**DESCRIPTION OF THE TASK**
The answer must be a single number: how many lines below contain "enable".
------ STUDY MATERIAL ------
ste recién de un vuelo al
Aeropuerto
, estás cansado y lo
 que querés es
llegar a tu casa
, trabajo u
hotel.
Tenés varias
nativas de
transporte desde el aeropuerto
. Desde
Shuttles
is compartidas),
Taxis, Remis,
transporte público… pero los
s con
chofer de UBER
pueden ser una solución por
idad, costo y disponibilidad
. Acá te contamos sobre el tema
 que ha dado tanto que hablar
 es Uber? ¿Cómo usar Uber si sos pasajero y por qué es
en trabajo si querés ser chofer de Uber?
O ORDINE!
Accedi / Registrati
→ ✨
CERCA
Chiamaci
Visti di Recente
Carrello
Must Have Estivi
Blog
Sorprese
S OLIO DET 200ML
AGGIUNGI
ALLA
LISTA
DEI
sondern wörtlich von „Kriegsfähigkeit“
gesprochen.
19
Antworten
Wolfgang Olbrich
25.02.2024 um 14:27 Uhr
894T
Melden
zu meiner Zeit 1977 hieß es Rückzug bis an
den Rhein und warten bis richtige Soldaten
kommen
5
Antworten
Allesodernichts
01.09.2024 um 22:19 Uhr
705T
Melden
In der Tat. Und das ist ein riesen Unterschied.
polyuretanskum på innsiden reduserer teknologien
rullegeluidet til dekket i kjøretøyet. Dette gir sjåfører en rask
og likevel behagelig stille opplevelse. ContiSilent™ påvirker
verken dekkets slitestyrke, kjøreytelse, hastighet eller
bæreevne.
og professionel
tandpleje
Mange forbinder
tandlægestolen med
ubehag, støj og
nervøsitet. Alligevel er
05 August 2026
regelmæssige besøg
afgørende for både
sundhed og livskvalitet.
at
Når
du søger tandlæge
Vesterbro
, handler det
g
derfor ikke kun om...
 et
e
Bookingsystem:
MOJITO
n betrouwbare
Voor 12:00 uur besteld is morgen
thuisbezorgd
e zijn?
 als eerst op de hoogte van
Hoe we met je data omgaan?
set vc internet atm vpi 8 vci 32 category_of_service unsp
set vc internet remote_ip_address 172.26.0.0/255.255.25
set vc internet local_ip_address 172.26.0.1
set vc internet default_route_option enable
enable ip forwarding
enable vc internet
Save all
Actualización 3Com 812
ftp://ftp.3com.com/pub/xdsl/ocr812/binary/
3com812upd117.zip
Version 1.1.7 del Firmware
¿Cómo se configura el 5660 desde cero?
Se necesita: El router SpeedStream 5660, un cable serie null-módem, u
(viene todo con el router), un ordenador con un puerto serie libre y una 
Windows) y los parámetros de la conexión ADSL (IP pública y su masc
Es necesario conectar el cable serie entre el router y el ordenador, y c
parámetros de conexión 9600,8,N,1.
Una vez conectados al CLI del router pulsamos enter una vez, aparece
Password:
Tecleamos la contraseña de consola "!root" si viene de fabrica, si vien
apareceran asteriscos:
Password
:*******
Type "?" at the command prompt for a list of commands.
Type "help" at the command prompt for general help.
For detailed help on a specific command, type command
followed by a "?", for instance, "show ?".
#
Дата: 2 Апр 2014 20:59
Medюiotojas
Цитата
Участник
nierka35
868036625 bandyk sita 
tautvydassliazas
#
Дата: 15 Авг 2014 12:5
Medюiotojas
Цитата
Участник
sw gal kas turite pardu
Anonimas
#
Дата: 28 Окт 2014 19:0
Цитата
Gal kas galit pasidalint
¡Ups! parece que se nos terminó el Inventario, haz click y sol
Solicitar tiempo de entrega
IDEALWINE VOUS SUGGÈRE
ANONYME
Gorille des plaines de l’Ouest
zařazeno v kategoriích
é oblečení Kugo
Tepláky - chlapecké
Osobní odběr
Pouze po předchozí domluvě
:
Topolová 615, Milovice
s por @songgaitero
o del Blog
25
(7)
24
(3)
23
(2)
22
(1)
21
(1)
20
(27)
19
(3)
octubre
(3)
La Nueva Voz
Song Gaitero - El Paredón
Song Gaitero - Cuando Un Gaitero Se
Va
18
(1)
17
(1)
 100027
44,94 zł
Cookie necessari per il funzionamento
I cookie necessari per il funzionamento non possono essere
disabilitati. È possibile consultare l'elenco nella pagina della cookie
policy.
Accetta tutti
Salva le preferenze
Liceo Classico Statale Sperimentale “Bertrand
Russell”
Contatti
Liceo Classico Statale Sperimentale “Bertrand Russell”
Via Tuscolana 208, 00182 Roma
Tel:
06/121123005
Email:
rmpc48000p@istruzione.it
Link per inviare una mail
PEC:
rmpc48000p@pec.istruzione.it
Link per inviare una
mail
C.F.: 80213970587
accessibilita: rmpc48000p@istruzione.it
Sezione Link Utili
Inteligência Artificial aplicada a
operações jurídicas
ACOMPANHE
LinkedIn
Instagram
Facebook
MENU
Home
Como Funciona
------
**TASK RESPONSE**
3